**GIVEN TEXT:**
────────────────

Cricothyroidotomy times were consistently longer for the >45 yr age group than the <44 yr age group. By the fifth attempt, 96% of all participants were able to perform the procedure in less than 40 s. The authors established in this series a minimum number of five attempts to successfully attain the necessary skills for the procedure. The study's limitations include use of a mannequin instead of human subjects or cadavers, as well as lack of real-time emergency situation and complications (such as bleeding and edema). It is also not clear from this study what the appropriate retraining interval might be for optimal cricothyroidotomy skill retention. Nevertheless, the results suggest that individuals are unlikely to be successful in performing emergency cricothyroidotomies unless they have had some formal training in the procedure.
Do Elevated Tissue Glutamate Concentrations Shorten Duration of Local Anesthetics? Cairns et al.  (page 521)

────────────────

**RECORDS PROVIDED:**
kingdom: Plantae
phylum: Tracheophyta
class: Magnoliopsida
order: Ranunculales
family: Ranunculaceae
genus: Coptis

────────────────

**WHAT YOU WILL DO:**
1. In the anesthesia research summary, by which attempt were 96% of all participants able to perform a cricothyroidotomy in less than 40 seconds?
2. Write a continuation of the anesthesia research summary, starting right after its final line.

**RESPONSES FOR EACH TASK:**
1. By the fifth attempt.

2.
To determine whether elevated tissue glutamate concentrations affect the duration of lidocaine-induced blockade of masseter muscle afferent fibers, Cairns et al.  conducted a series of experiments in rats. Following initial surgeries to enable in vivo recording of trigeminal primary afferent fiber activity, afferent fiber mechanical thresholds were determined. Masseter muscle was then injected with one of the following solutions: hypertonic glutamate; glutamate combined with kynurenate, a broad-spectrum excitatory amino acid receptor antagonist (EAA); isotonic saline; or dextrose. Mechanical stimuli were again applied to the muscle at 1-min intervals for 10 min, after which lidocaine was injected and mechanical stimuli were resumed.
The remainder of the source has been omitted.